Transisi Energi RI Lewat JETP Dibidik Jalan Akhir Tahun Ini

Jakarta, CNBC Indonesia - Pemerintah dalam hal ini Kementerian Energi dan Sumber Daya Mineral (ESDM) menargetkan satu program transisi energi yang dibiayai lewat Just Energy Transition Partnership (JETP) bisa jalan di akhir tahun 2023 ini.
Menteri ESDM, Arifin Tasrif mengatakan sudah ada beberapa negara Uni Eropa yang tergabung dalam pendanaan JETP. Dengan begitu, pihaknya menargetkan ada satu program transisi energi dalam pendanaan JETP berjalan di akhir tahun 2023 ini.
"Ya memang beberapa negara Uni Eropa tergabung di dalam JETP kita target paling tidak akhir tahun ini ada satu program yang bisa jalan," jelas Arifin di sela pembukaan acara Renewable Energy and Climate Summit Indonesia-the Netherlands, Jakarta, Senin (9/10/2023).
Namun begitu, dia tidak menerangkan detail program mana oleh pendanaan JETP yang akan dijalankan di akhir tahun ini. Yang pasti, Arifin menyebutkan bahwa salah satu program transisi energi yang akan didanai oleh JETP berkaitan dengan program pemensiunan dini Pembangkit Listrik Tenaga Uap (PLTU) batu bara. "JETP itu kan mengenai early retirement," tambahnya singkat.
Sebagaimana diketahui, rencana pemerintah untuk menjalankan program pensiun dini PLTU terancam batal. Hal tersebut menyusul ketidaksiapan negara-negara maju dalam memberikan pendanaan untuk program tersebut.
Deputi Bidang Koordinasi Investasi dan Pertambangan Kemenko Marves Septian Hario Seto menyebut negara-negara maju selama ini merupakan penghasil emisi CO2 terbesar di dunia. Sehingga sudah sewajarnya bagi mereka untuk terlibat dalam menurunkan emisi global.
Namun sayangnya, berdasarkan diskusi terakhir diketahui negara-negara maju tersebut tidak tertarik untuk mendanai program pensiun dini PLTU batu bara di Indonesia. Padahal pensiun dini PLTU menjadi langkah penting dalam menekan tingkat emisi.
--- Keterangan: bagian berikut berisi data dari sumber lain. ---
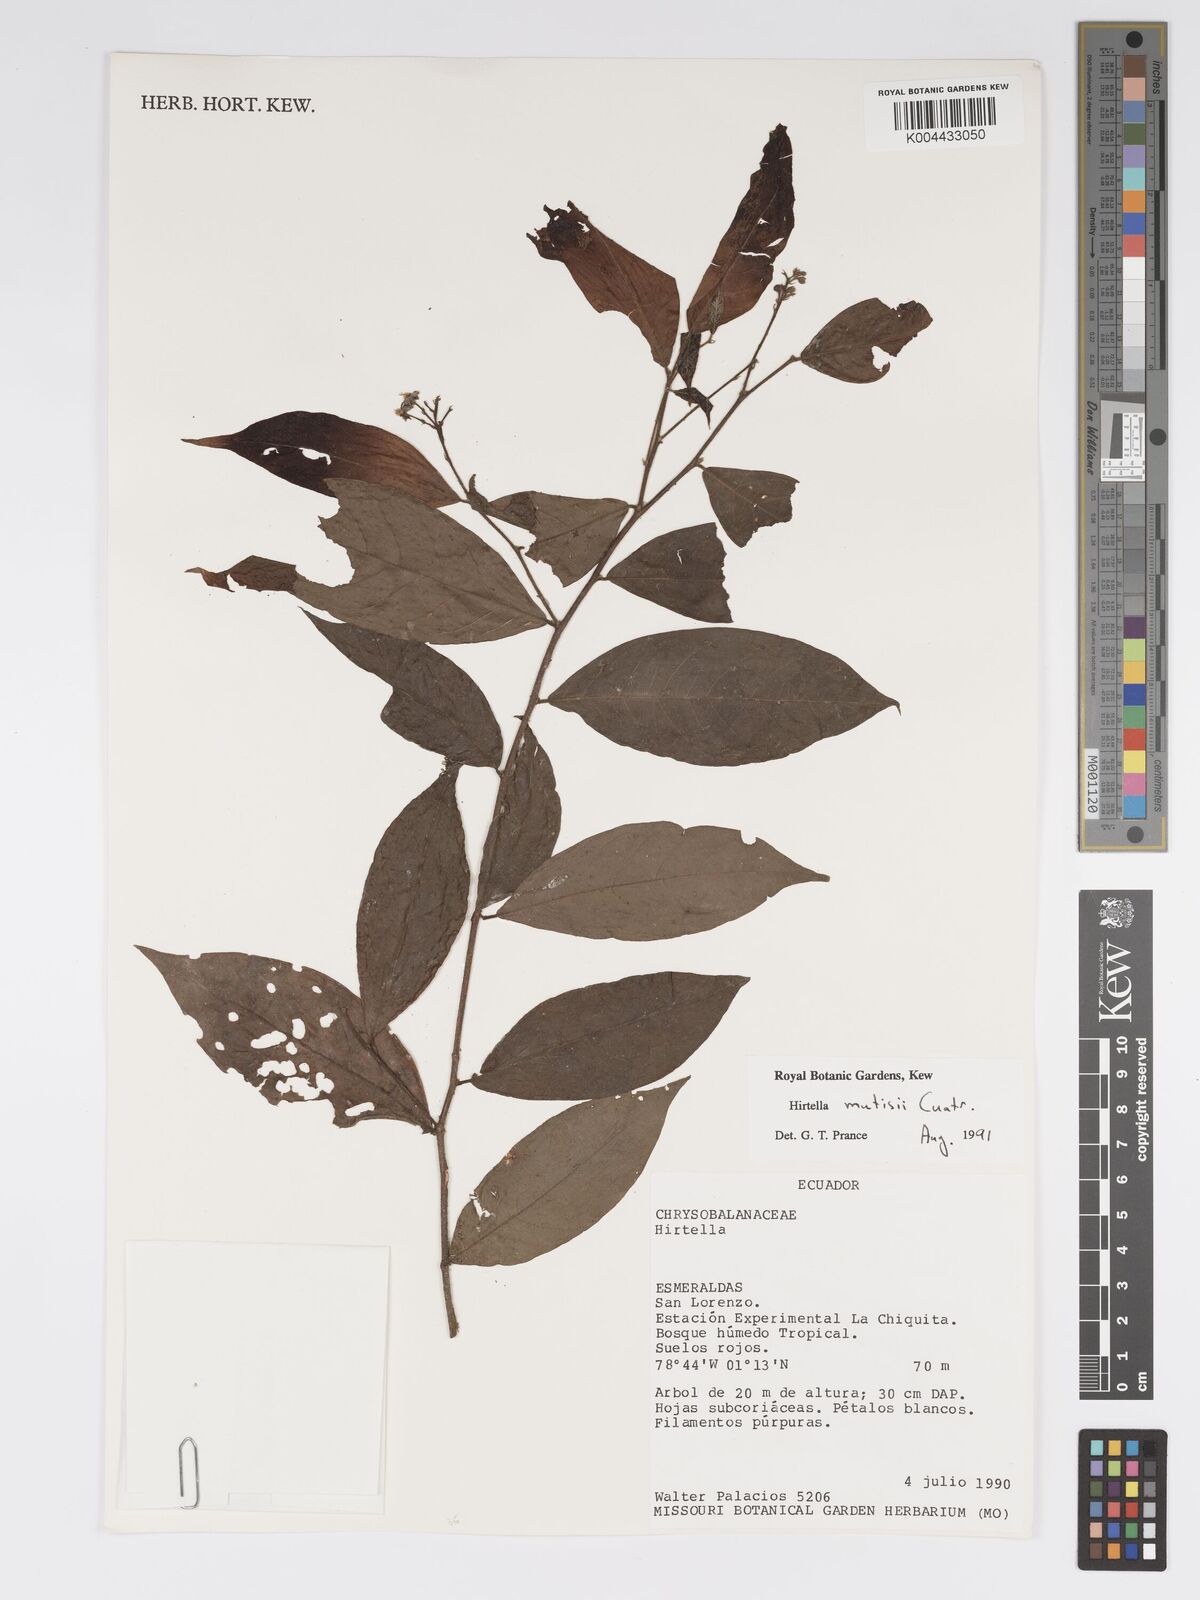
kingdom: Plantae
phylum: Tracheophyta
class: Magnoliopsida
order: Malpighiales
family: Chrysobalanaceae
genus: Hirtella
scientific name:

"Saya kira mereka harus punya tanggung jawab. Makanya JETP adalah suatu langkah yang bagus. Kan JETP mereka berikan pendanaan US$ 20 miliar untuk transisi energi di Indonesia. Tapi sayangnya ketika kita lakukan diskusi ini mereka gak tertarik untuk pendanaan early retirement PLTU batu bara," ungkap Seto dalam Program Closing Bell CNBC Indonesia, dikutip Rabu (27/09/2023).
Menurut Seto kondisi ini menjadi suatu kendala bagi Indonesia apabila harus menjalankan program pensiun dini PLTU batu bara sendirian. Terlebih pasokan listrik yang ada di dalam negeri saat ini tengah mengalami oversupply.
"Kecuali kalau cuma 1-2 masih bisa. Jadi kita harapkan pendanaan dari negara maju bukan hanya sekedar pendanaan tapi pendanaan yang mereka berikan juga murah," katanya.
Seto membeberkan berdasarkan kajian International Energy Agency atau IEA, modal yang dibutuhkan untuk pensiun dini PLTU secara global dapat mencapai US$ 1 triliun. Sementara, dari total kebutuhan tersebut, Indonesia hanya membutuhkan puluhan miliar dollar.
"Jadi pertanyaannya bagaimana sumber pendanaan atau pembiayaan. Kalau 1-2 PLTU dari APBN atau kemudian kombinasi dengan world bank atau Asian Development Bank (ADB) masih memungkinkan tapi kalau kita lakukan secara masif terus terang ini perlu ada dorongan dari negara maju," katanya.